◆ JOB ITEM
What you return must be the lines of the data that hold the word "tutaj".

◆ SOURCE MATERIAL
▼
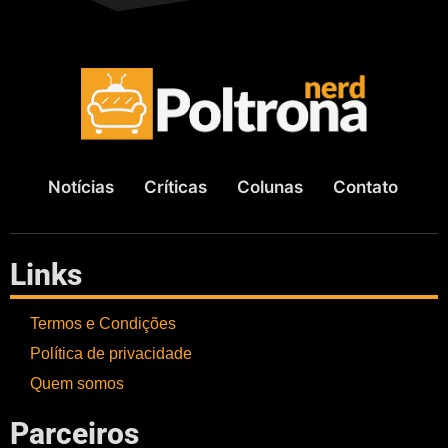
Notícias
Críticas
Colunas
Contato
Links
Termos e Condições
Política de privacidade
Quem somos
Parceiros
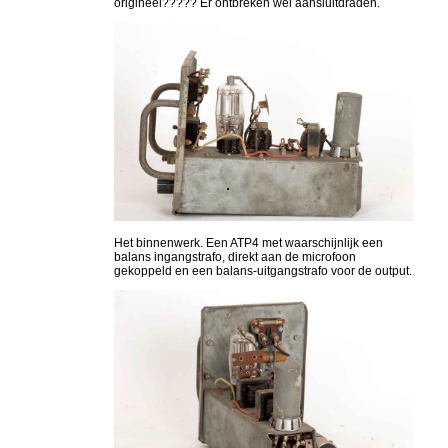
origineel????? Er ontbreken wel aansluitdraden.
Het binnenwerk. Een ATP4 met waarschijnlijk een
balans ingangstrafo, direkt aan de microfoon
gekoppeld en een balans-uitgangstrafo voor de output.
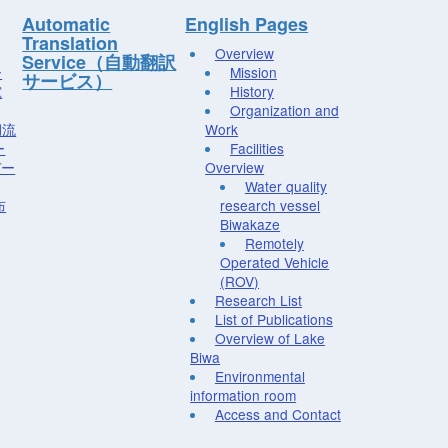
Automatic
English Pages
Translation
Overview
Service（自動翻訳
ー
Mission
サービス）
究
History
Organization and
湖流
Work
ー
Facilities
デー
Overview
Water quality
布
research vessel
Biwakaze
Remotely
Operated Vehicle
(ROV)
Research List
List of Publications
Overview of Lake
Biwa
Environmental
information room
Access and Contact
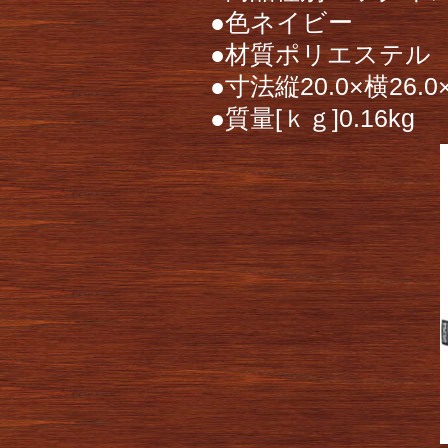
●色ネイビー
●材質ポリエステル
●寸法縦20.0×横26.
●質量[ｋｇ]0.16kg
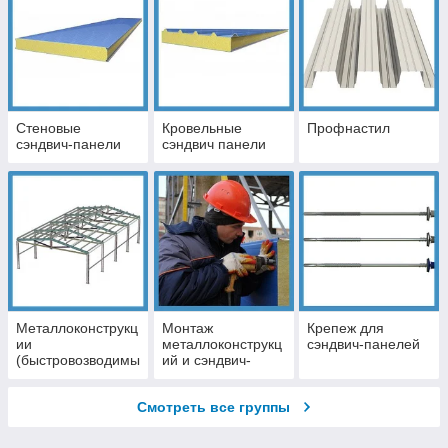
Стеновые
Кровельные
Профнастил
сэндвич-панели
сэндвич панели
Металлоконструкц
Монтаж
Крепеж для
ии
металлоконструкц
сэндвич-панелей
(быстровозводимы
ий и сэндвич-
е здания)
панелей
Смотреть все группы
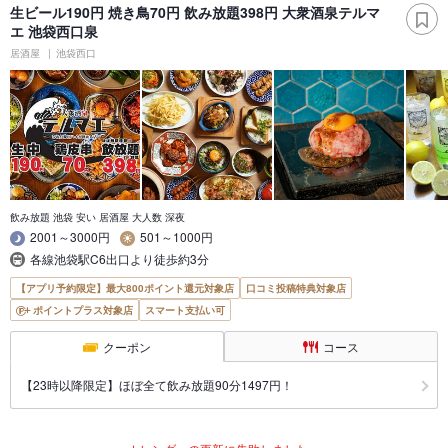
生ビール190円 焼き鳥70円 飲み放題398円 大衆酒泉テルマ
エ 池袋西口泉
居酒屋
池袋西口
飲み放題 池袋 安い 居酒屋 大人数 深夜
2001～3000円
501～1000円
各線池袋駅C6出口より徒歩約3分
【アプリ予約限定】最大800ポイント還元対象店
口コミ投稿特典対象店
ポイントプラス対象店
スマート支払い可
クーポン
コース
【23時以降限定】ほぼ全て飲み放題90分1497円！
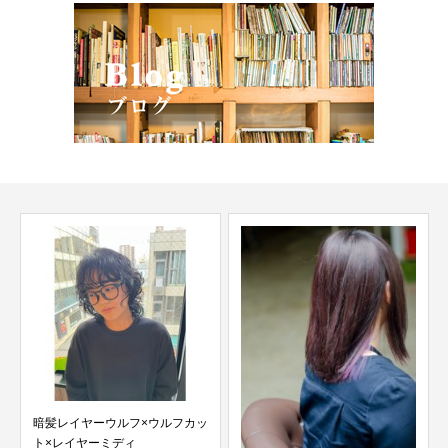
明るい白髪ぼかしカラー×大人ハ
イライト×シークレッ...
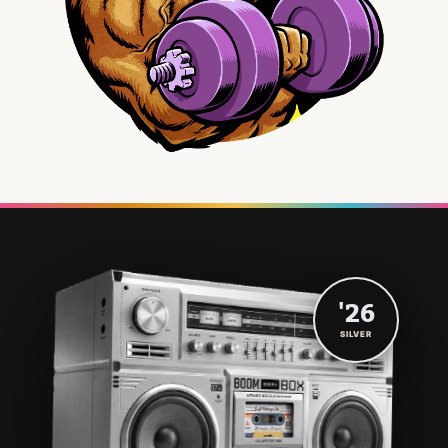
'26
SILVER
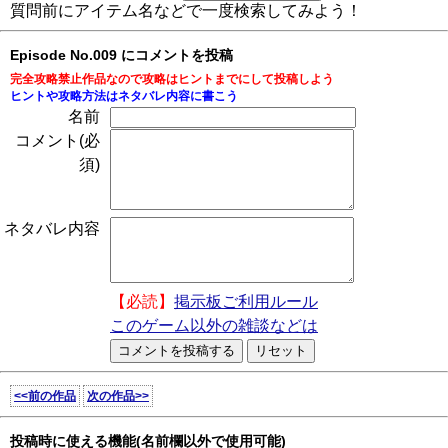
質問前にアイテム名などで一度検索してみよう！
Episode No.009 にコメントを投稿
完全攻略禁止作品なので攻略はヒントまでにして投稿しよう
ヒントや攻略方法はネタバレ内容に書こう
名前
コメント(必
須)
ネタバレ内容
【必読】
掲示板ご利用ルール
このゲーム以外の雑談などは
<<前の作品
次の作品>>
投稿時に使える機能(名前欄以外で使用可能)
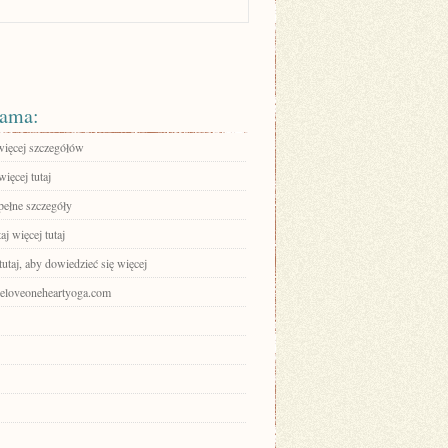
ama:
więcej szczegółów
ięcej tutaj
pełne szczegóły
aj więcej tutaj
tutaj, aby dowiedzieć się więcej
oneloveoneheartyoga.com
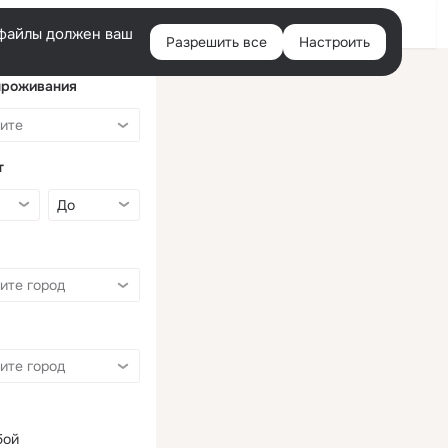
Войти
e-файлы должен ваш
Разрешить все
Настроить
Правая
колонка
проживания
т
бой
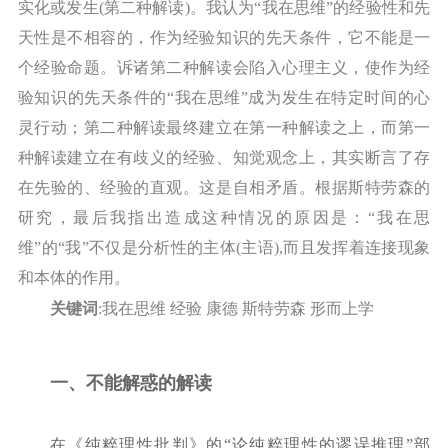
实化或发生(第二种解读)。我认为“我在思维”的经验性和先
天性是不相容的，作为经验知识的先天条件，它不能是一
个经验命题。诉诸第二种解读会陷入心理主义，使作为经
验知识的先天条件的“我在思维”成为发生在特定时间的心
灵行动；第二种解读最终建立在第一种解读之上，而第一
种解读建立在有歧义的经验、知觉观念上，其实断言了存
在先验的、经验的直观。这是自相矛盾。根据斯特劳森的
研究，最后我指出造成这种情况的原因是：“我在思
维”的“我”不仅是分析性的主体(主语),而且发挥着连接现象
和本体的作用。
关键词
:我在思维 经验 康德 斯特劳森 形而上学
一、不能解惑的解读
在《纯粹理性批判》的
“论纯粹理性的谬误推理”部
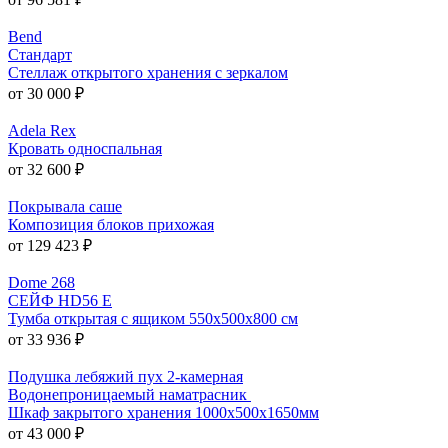
Bend
Стандарт
Стеллаж открытого хранения с зеркалом
от 30 000 ₽
Adela Rex
Кровать односпальная
от 32 600 ₽
Покрывала саше
Композиция блоков прихожая
от 129 423 ₽
Dome 268
СЕЙФ HD56 E
Тумба открытая с ящиком 550x500x800 см
от 33 936 ₽
Подушка лебяжий пух 2-камерная
Водонепроницаемый наматрасник
Шкаф закрытого хранения 1000x500x1650мм
от 43 000 ₽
▲
◆ WRITTEN ANSWER
ięcej tutaj
aj więcej tutaj
tutaj, aby dowiedzieć się więcej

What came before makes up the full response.